Well, that is to say, our human interpretation is that life exists in networks. Cycles. Systems. Webs. Connections.
However you wish to express it, there are interactions between various forms of life in ways not often as physically obvious as this vine and branch.
Vines are a small facination for me, as it boggles my human brain a bit, how a vine is able to wrap around something, or find anything, without sight, smell, or hearing. Even its sense of touch is not what you or I would understand 'touch' to be.
In the Carolinian forests of the Niagara, one can find very large vines, huge ones in fact. They hang onto trees as the trees grow, and end up being as thick or thicker than something one might see Tarzan or Robin Hood swinging across tree to tree with.
Or, there's Ivy, which adorns of the walls of many buildings and houses.
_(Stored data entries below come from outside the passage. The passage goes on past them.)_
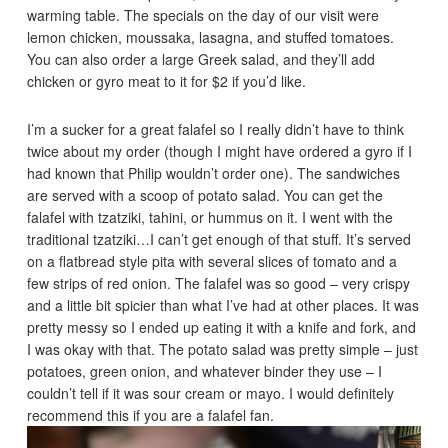
warming table. The specials on the day of our visit were
lemon chicken, moussaka, lasagna, and stuffed tomatoes.
You can also order a large Greek salad, and they’ll add
chicken or gyro meat to it for $2 if you’d like.
I’m a sucker for a great falafel so I really didn’t have to think
twice about my order (though I might have ordered a gyro if I
had known that Philip wouldn’t order one). The sandwiches
are served with a scoop of potato salad. You can get the
falafel with tzatziki, tahini, or hummus on it. I went with the
traditional tzatziki…I can’t get enough of that stuff. It’s served
on a flatbread style pita with several slices of tomato and a
few strips of red onion. The falafel was so good – very crispy
and a little bit spicier than what I’ve had at other places. It was
pretty messy so I ended up eating it with a knife and fork, and
I was okay with that. The potato salad was pretty simple – just
potatoes, green onion, and whatever binder they use – I
couldn’t tell if it was sour cream or mayo. I would definitely
recommend this if you are a falafel fan.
Not only are dwellings improved in a decorative sense by ivy, but there is plenty evidence out there it helps keep a house cool in the summer by absorbing sunlight that would otherwise be absorbed by the walls, thus actively assisting in reducing one's carbon footprint. Add a "green roof" to a home (if possible) and the negative carbon impact of the displacement of ground cover is nearly nullified.
Life exists in networks. When we allow nature to take ownership over itself, and to work with us, we respect our part in that network. When we let ivy grow up our walls, allow indigenous wildflowers and grasses on our lawns to grow, allow microbes to consume our green waste in order to compost, we're accepting and embracing that network. If we could find a ways to do that in all aspects of our social lives, crises like climate change would simply not exist.